### BRIEF
Report how many lines in the rows below contain the string "such", treating uppercase and lowercase as different. Reply with the number alone.

.....

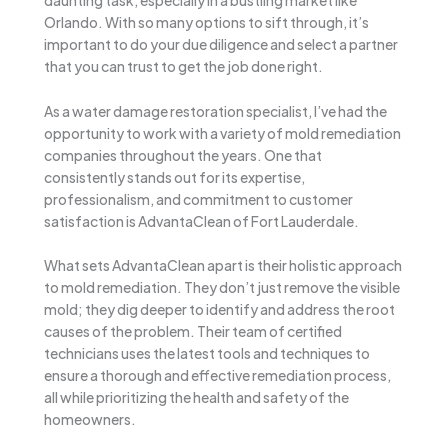
daunting task, especially in a bustling market like
Orlando. With so many options to sift through, it’s
important to do your due diligence and select a partner
that you can trust to get the job done right.
As a water damage restoration specialist, I’ve had the
opportunity to work with a variety of mold remediation
companies throughout the years. One that
consistently stands out for its expertise,
professionalism, and commitment to customer
satisfaction is AdvantaClean of Fort Lauderdale.
What sets AdvantaClean apart is their holistic approach
to mold remediation. They don’t just remove the visible
mold; they dig deeper to identify and address the root
causes of the problem. Their team of certified
technicians uses the latest tools and techniques to
ensure a thorough and effective remediation process,
all while prioritizing the health and safety of the
homeowners.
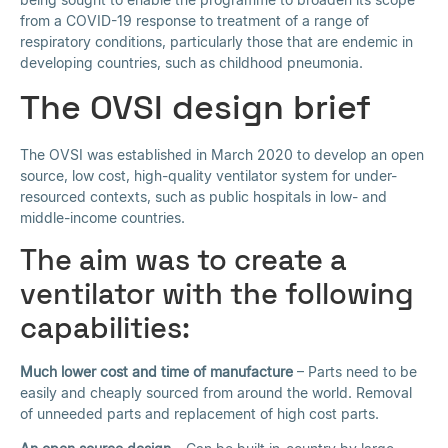
from a COVID-19 response to treatment of a range of
respiratory conditions, particularly those that are endemic in
developing countries, such as childhood pneumonia.
The OVSI design brief
The OVSI was established in March 2020 to develop an open
source, low cost, high-quality ventilator system for under-
resourced contexts, such as public hospitals in low- and
middle-income countries.
The aim was to create a
ventilator with the following
capabilities:
Much lower cost and time of manufacture
– Parts need to be
easily and cheaply sourced from around the world. Removal
of unneeded parts and replacement of high cost parts.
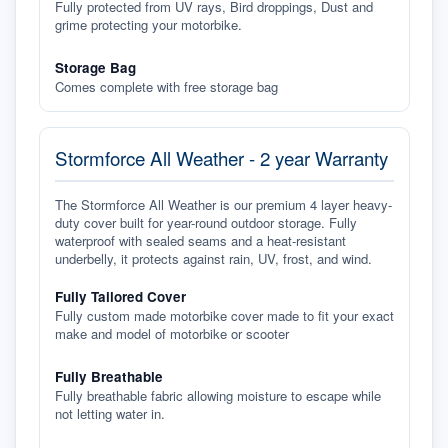
Fully protected from UV rays, Bird droppings, Dust and
grime protecting your motorbike.
Storage Bag
Comes complete with free storage bag
Stormforce All Weather - 2 year Warranty
The Stormforce All Weather is our premium 4 layer heavy-
duty cover built for year-round outdoor storage. Fully
waterproof with sealed seams and a heat-resistant
underbelly, it protects against rain, UV, frost, and wind.
Fully Tailored Cover
Fully custom made motorbike cover made to fit your exact
make and model of motorbike or scooter
Fully Breathable
Fully breathable fabric allowing moisture to escape while
not letting water in.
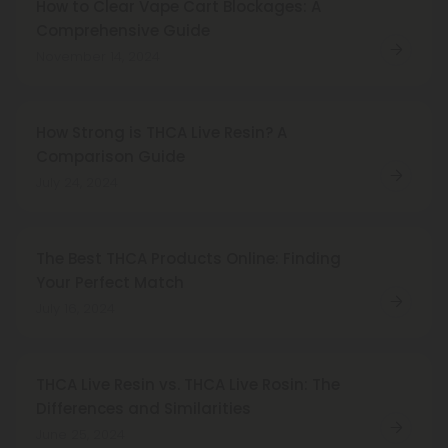
How to Clear Vape Cart Blockages: A
Comprehensive Guide
November 14, 2024
How Strong is THCA Live Resin? A
Comparison Guide
July 24, 2024
The Best THCA Products Online: Finding
Your Perfect Match
July 16, 2024
THCA Live Resin vs. THCA Live Rosin: The
Differences and Similarities
June 25, 2024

.....

### REPLY
2